**WHAT THIS EXERCISE ASKS:**
1. In the C++ parsing thread, which tool does the reply suggest pairing with an XML library or an XML-friendly scripting language?
2. Reproduce the stretch of the C++ parsing thread from "For each class/struct/union/enum/typedef" through "for my purposes.".

I'm looking for a way to parse c++ code to retrieve some basic information about classes. I don't actually need much information from the code itself, but I do need it to handle things like macros and templates. In short, I want to extract the "structure" of the code, what you would show in a UML diagram.
For each class/struct/union/enum/typedef in the code base, all I need (after templates & macros have been handled) is:
- Their name
- The namespace in which they live
- The fields contained within (name of type, name of field and access restrictions, such as private/mutable/etc)
- Functions contained within (return type, name, parameters)
- The declaring file
- Line/column numbers (or byte offset in file) where the definition of this data begins
The actual instructions in the code are irrelevant for my purposes.
I'm anticipating a lot of people saying I should just use a regex for this (or even Flex & Bison), but these aren't really valid, as I do need the preprocessor and template stuff handled properly.
Sounds like a job for gcc-xml in combination with the c++ xml-library or xml-friendly scripting language of your choice.
- Elsa: The Elkhound-based C/C++ Parser,
- clang: a C language family frontend for LLVM/Clang Static Analyzer,
- ANTLR Parser Generator Grammar List (search for C++, there is more than one grammar),
- OpenC++ (adds reflection capabilities to C++),
- Stratego XT (full programs transformation - see CodeBoost, which for parsing uses OpenC++ just mentioned, for an example application to C++ programs),
- Parsing C++ at nobugs.org (not a parser but interesting bits of information; in particular Edward D. Willink's "Meta-Compilation for C++" PhD thesis and Mike Dimmick overview of his attempt to parse C++).

**GIVEN ENTRIES:**
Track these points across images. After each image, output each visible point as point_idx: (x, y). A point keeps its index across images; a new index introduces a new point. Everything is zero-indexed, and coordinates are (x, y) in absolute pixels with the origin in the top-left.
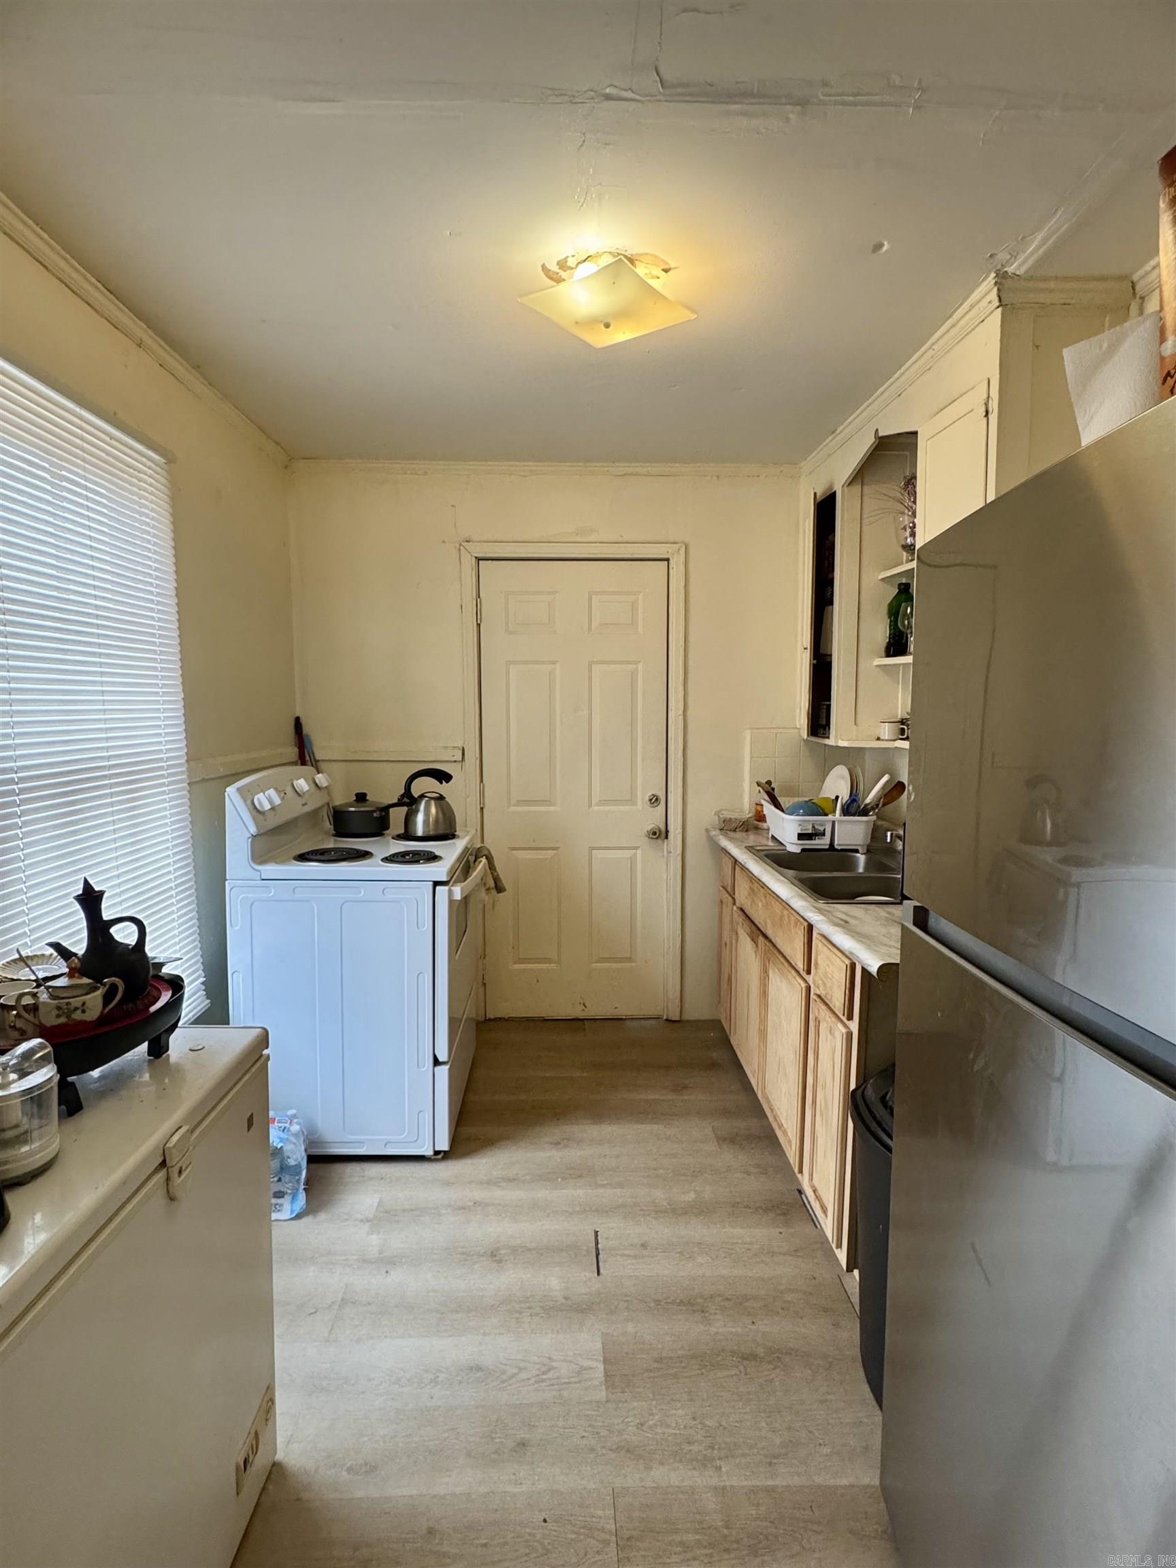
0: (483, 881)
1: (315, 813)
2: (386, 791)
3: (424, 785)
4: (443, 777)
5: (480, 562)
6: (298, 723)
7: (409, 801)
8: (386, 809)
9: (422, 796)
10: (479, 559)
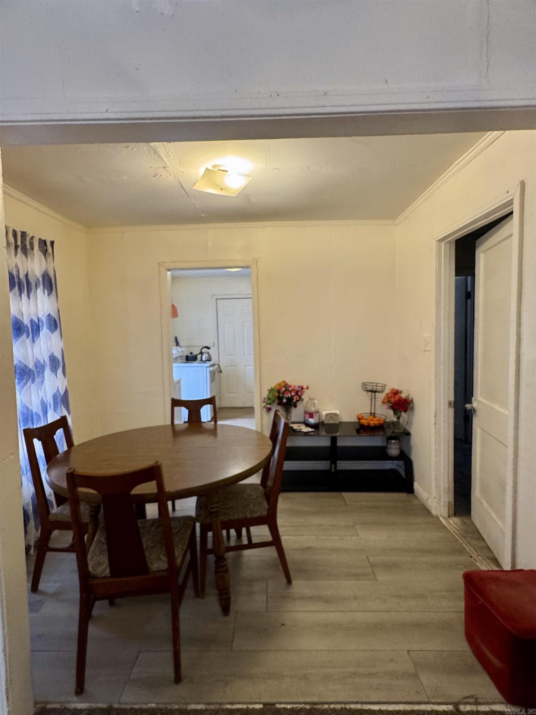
0: (217, 369)
1: (182, 356)
2: (196, 351)
3: (204, 350)
4: (208, 348)
5: (218, 300)
6: (176, 338)
7: (201, 353)
8: (196, 356)
9: (205, 352)
10: (217, 299)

**ANSWERS BELOW:**
1. gcc-xml

2.
For each class/struct/union/enum/typedef in the code base, all I need (after templates & macros have been handled) is:
- Their name
- The namespace in which they live
- The fields contained within (name of type, name of field and access restrictions, such as private/mutable/etc)
- Functions contained within (return type, name, parameters)
- The declaring file
- Line/column numbers (or byte offset in file) where the definition of this data begins
The actual instructions in the code are irrelevant for my purposes.